São cenas angustiantes, dolorosas. E como retratá-las foi outro desafio para a diretora. “Num estupro, tem o corpo da mulher, e pessoas loucas podem achar graça. Falei: como é que vou tirar a sexualidade de um estupro? E aí a gente conseguiu fazer um clima de IML (Instituto Médico Legal) ali, que parecia que elas estavam mortas. Acho que nem os mais malucos podem se aproveitar disso”, pondera. “Para ver como a gente é ligada na coisa machista: mesmo fazendo uma série onde o protagonismo é da potência feminina, fiquei atenta o tempo todo em não deixar nem um flanco para que os homens pudessem se deleitar ao ver. Foi uma preocupação minha, talvez aí de um espaço, de um lugar de fala por ser mulher. Talvez um homem não tivesse nem esse pensamento.”

[Coordenadas dos pontos de referência da pose]
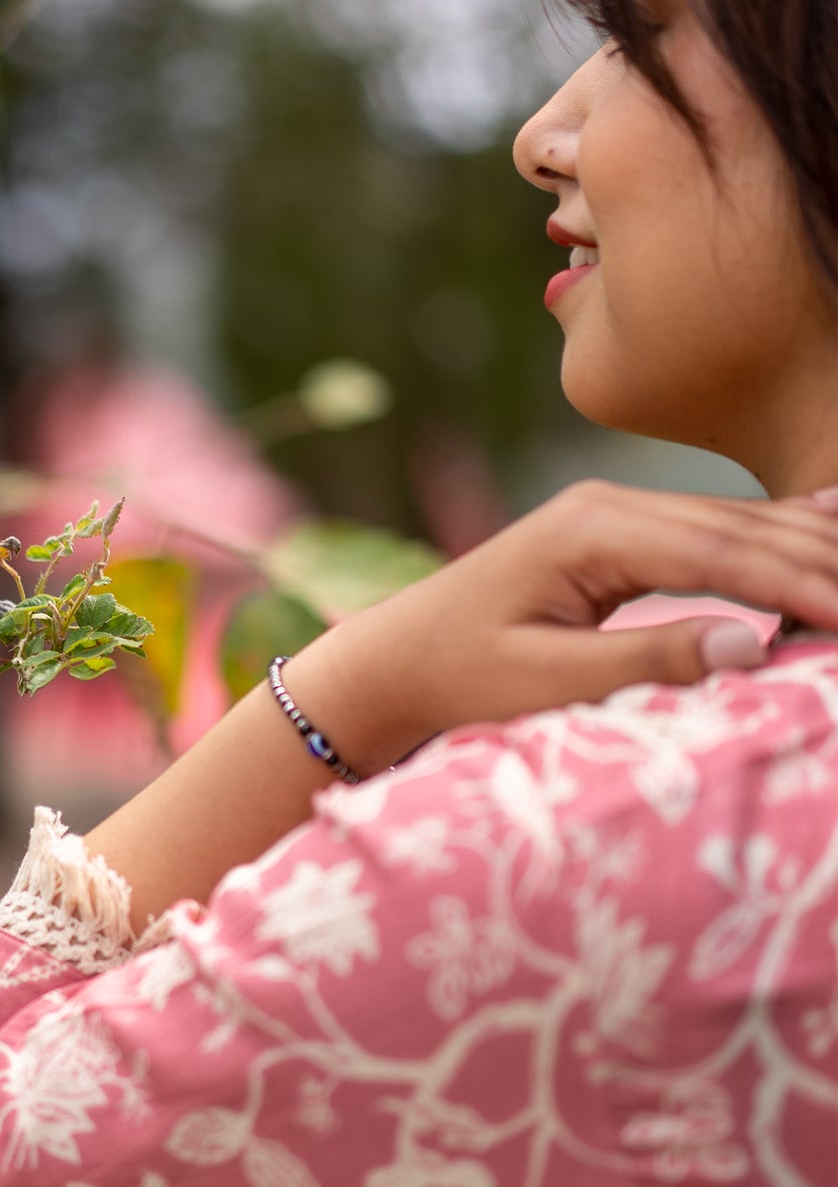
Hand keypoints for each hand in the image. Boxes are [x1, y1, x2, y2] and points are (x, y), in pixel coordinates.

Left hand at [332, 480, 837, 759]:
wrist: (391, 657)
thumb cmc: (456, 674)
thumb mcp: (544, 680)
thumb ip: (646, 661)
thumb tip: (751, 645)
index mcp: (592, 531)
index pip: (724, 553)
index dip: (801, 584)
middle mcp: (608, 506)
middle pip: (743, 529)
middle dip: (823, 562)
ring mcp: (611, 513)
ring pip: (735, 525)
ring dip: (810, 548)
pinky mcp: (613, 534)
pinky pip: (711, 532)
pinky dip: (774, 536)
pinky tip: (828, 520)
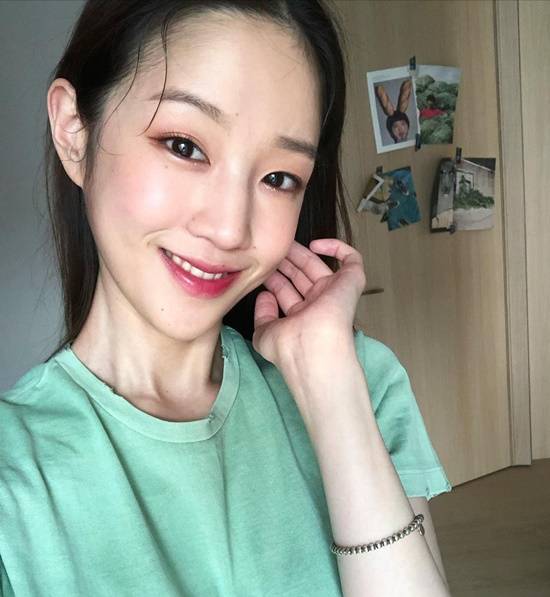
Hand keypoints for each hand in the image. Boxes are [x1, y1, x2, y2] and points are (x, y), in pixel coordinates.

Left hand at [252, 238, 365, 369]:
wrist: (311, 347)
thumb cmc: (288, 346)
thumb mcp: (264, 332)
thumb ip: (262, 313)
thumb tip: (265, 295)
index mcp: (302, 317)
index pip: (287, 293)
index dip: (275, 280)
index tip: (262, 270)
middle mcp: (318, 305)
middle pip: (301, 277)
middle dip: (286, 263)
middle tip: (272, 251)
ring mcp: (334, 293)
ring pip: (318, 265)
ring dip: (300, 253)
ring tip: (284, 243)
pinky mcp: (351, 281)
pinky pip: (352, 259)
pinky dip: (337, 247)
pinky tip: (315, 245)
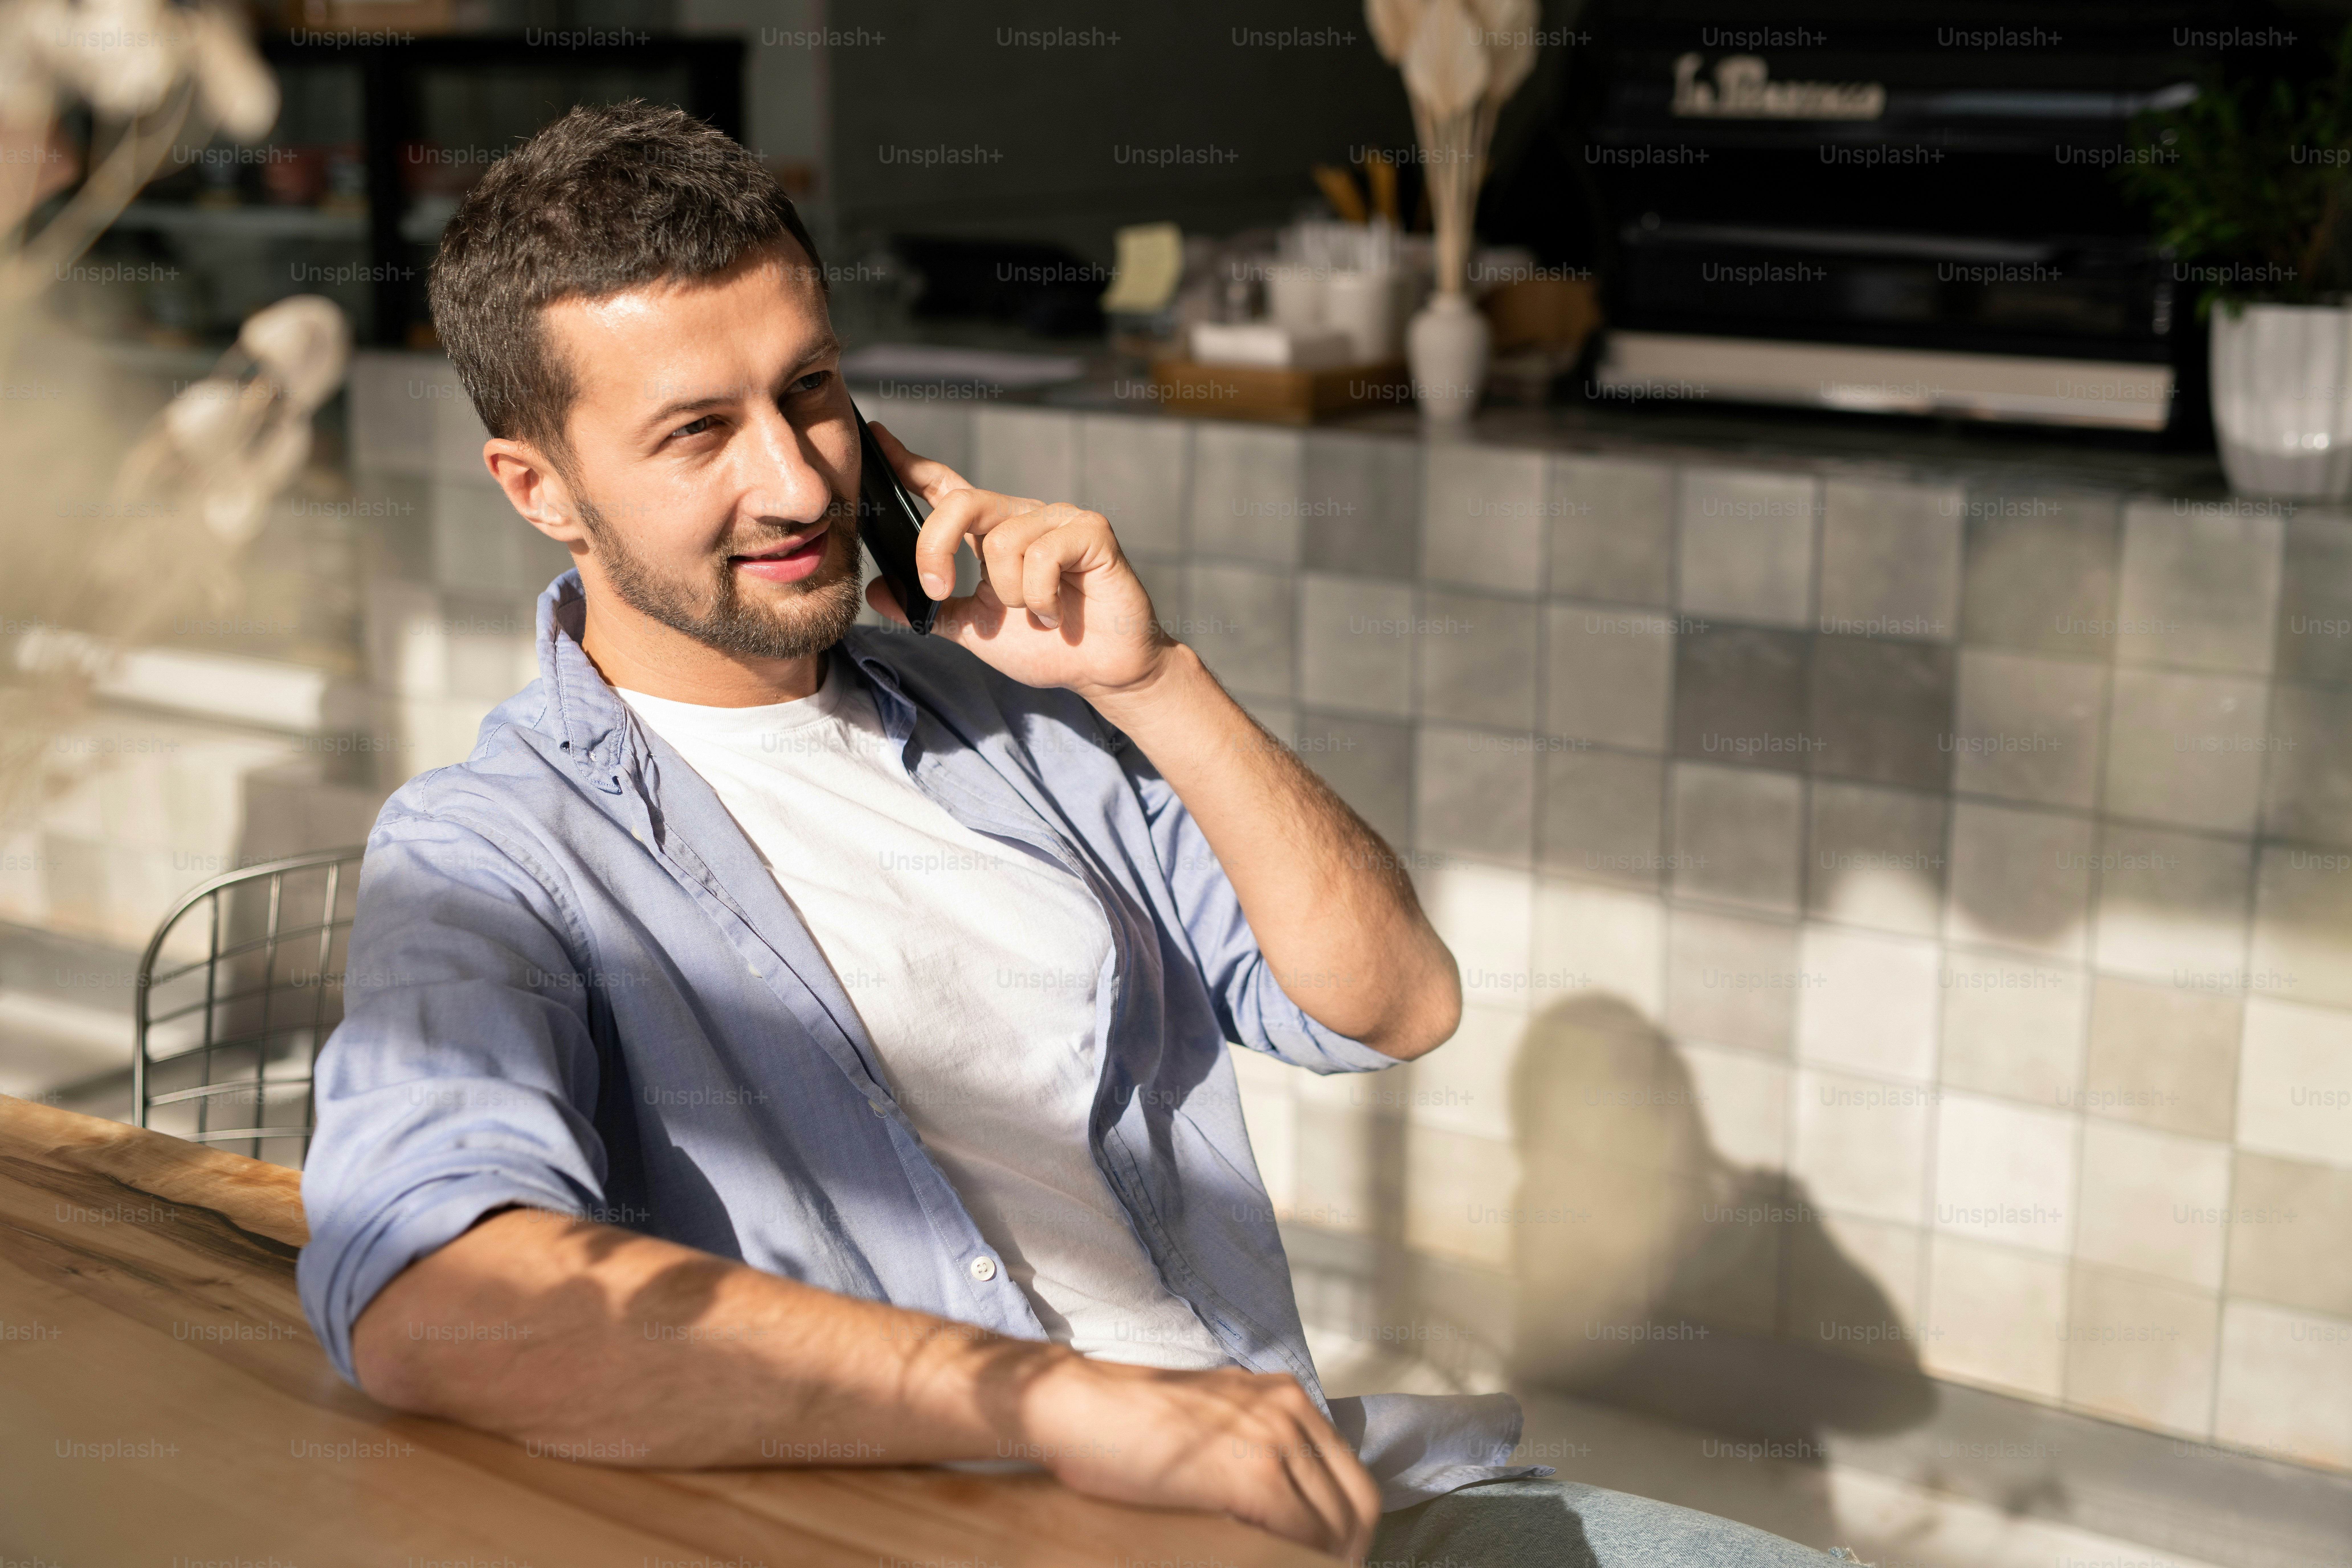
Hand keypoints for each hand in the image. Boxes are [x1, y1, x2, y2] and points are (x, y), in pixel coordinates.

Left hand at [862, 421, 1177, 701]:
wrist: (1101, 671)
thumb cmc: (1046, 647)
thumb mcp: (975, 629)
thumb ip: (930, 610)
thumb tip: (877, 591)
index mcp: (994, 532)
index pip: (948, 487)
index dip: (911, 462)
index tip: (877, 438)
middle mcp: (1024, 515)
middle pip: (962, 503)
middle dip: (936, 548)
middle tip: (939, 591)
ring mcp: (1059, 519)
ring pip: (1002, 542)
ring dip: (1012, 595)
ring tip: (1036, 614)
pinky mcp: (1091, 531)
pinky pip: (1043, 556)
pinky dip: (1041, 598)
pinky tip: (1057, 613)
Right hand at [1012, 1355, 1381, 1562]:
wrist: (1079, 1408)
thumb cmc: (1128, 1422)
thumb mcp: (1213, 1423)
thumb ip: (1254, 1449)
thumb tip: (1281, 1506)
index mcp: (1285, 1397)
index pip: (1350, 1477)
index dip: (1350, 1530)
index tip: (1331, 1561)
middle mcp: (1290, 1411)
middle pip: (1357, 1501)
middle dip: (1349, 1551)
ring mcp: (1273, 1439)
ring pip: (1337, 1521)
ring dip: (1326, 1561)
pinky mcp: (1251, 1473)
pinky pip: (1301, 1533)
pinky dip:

# TAREFAS DO EXERCÍCIO:
A – Liste, na ordem em que aparecem no trecho do documento, todas as formas verbais conjugadas na primeira pessoa do singular.
B – Escreva a continuação do texto sobre a série e o modo de retratar as cenas de estupro, a partir da última frase apresentada.

# RESPOSTAS DAS ATIVIDADES:
A – Falei, vou, Acho, fiquei

B –
Foram momentos pesados também para as atrizes – tanto que a diretora gravou esse tipo de cena com cada uma delas uma vez só. “Sou muito direta. A gente teve uma leitura e eu falava com elas sobre esse tom da morte após o estupro. Elas viviam uma morte das mulheres que eram antes. A partir daí, elas viviam o luto, cada uma do seu jeito, e depois vinham para o renascimento, quando juntas conversam sobre o que aconteceu e juntavam as forças.”
É após essa união que, a partir de 2008, a vida e a carreira do médico entram em declínio. Isso muito antes de o movimento #MeToo ficar mundialmente conhecido depois das denúncias de abusos sexuais contra o produtor Harvey Weinstein virem à tona. “É verdade, esse caso (no Brasil) é bem anterior”, diz.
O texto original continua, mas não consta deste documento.